_Instructions for the task_: In the records below, work out how many lines hold the word "hebben". Report the number alone.
== Segment start ==
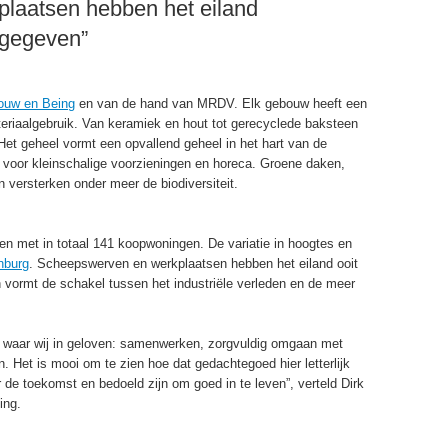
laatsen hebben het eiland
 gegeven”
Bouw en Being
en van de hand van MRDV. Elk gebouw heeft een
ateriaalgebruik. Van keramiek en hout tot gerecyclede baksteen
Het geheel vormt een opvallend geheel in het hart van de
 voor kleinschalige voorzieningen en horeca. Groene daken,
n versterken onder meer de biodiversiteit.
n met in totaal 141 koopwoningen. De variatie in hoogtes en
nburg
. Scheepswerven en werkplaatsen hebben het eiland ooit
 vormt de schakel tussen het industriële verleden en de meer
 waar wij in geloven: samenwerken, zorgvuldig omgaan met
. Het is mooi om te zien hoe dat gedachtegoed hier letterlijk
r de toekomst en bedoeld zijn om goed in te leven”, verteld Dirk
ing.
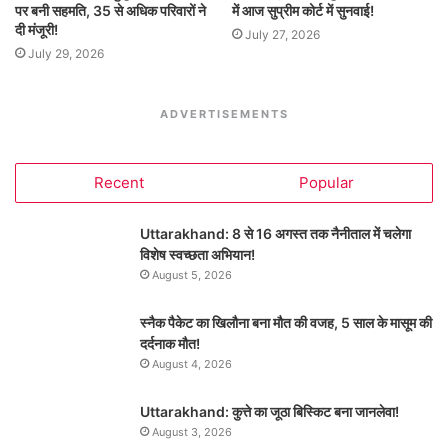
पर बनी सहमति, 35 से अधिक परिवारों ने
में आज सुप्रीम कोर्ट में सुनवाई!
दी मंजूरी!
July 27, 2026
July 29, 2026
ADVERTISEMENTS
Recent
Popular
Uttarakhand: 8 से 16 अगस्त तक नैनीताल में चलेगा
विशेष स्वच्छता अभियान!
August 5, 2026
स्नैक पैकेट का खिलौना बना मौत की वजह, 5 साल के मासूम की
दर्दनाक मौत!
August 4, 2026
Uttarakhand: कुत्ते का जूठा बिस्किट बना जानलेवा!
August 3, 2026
== Segment end ==
_Response box_: 2